Nebraska unemployment hits record low again
While the nation sits at a 4.6% unemployment rate, Nebraska’s October unemployment rate again sets a new state and national record for the lowest rate at 1.9%. One year ago, Nebraska’s rate was 3.6%.
It is important to note that the number of people unemployed in the state is far below the number of job openings in the state. According to the state’s NEWorks jobs website, there are 51,270 job openings across the state of Nebraska, while only 19,342 residents are collecting unemployment benefits. Obviously, there are some Nebraskans that are not filing for unemployment insurance claims that may be available to fill these jobs, but the fact remains we have a very tight labor market with likely more job openings than people to fill them.
The next lowest state unemployment rates can be found in Utah (2.2%), Oklahoma (2.7%), Idaho (2.8%), South Dakota (2.8%), and Vermont (2.8%). Nevada and California remain the states with the highest unemployment rate in the nation at 7.3%.
There are currently 1,004,080 people employed across the Cornhusker State. Compared to one year ago, the state has increased the labor force by more than 30,000 workers.
|Metrics||July 2021||August 2021||September 2021||October 2021|
|Labor Force Participation Rate||68.4%||68.4%||68.4%||68.4%|
Source: Nebraska Dept. of Labor, current month is preliminary seasonally adjusted, previous months are revised.
Nebraska workers are returning to the job market with the labor force participation rate remaining steady at 68.4%—a positive sign for Nebraska’s economy since this is well above the national average of 61.6% for labor force participation rate. This is an important labor market measure because it represents the amount of labor in the state available to produce goods and services. Continuing to have a high participation rate coupled with a low unemployment rate is a sign of a robust job market.

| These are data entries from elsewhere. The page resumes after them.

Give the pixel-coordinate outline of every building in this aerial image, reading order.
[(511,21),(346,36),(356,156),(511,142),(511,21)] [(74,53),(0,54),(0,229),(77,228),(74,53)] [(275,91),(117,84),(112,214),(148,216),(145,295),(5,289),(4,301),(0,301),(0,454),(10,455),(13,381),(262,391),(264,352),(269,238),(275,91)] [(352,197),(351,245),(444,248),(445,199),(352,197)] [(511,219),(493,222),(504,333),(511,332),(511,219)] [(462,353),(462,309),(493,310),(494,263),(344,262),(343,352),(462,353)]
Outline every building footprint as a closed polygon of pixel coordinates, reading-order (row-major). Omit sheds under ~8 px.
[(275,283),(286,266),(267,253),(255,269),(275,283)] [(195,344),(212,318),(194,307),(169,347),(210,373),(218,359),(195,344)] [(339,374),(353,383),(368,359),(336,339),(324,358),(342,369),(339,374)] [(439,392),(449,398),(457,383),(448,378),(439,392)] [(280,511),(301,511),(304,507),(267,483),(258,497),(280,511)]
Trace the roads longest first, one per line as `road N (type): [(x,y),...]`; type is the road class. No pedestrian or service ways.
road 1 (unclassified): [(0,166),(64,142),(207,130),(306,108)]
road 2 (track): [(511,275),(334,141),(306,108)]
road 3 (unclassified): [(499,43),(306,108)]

Nebraska saw total nonfarm labor jobs grow by 5,400 in October compared to the month prior, however, this needs to be looked at in the context of the many industries across the state. Leisure and hospitality increased by 1,900 jobs across the state, the highest posting job increase of the industries reported. Following was education and health services with 1,300 jobs and finance activities with 1,000 jobs. Those industries that lost jobs compared to last month are trade, transportation, and utilities (500 jobs) and information (100) jobs.
When looking at local areas within the state, the unemployment picture remains positive. The Omaha metro area posted an unemployment rate of 1.7% for the month of October. The Lincoln area was 1.3% and the Grand Island area was 1.5%.
While Nebraska’s economy is continuing to recover from the pandemic, it still faces daunting challenges—not only those brought on by COVID, but those that predate the pandemic. It is no secret there is a housing shortage in the state, and with construction jobs not seeing robust growth, it is worrisome whether this problem will correct itself.
Nearly 200 different jobs in Nebraska require a government license, and at a time when Nebraska is in need of highly skilled labor, we need to change the policies that make it harder for job seekers to move to Nebraska to enter a career in our state. By enacting a universal recognition policy, it would allow people with in-demand workforce skills to have a path to licensure and ultimately help supply more workers and entrepreneurs in communities with tight labor markets.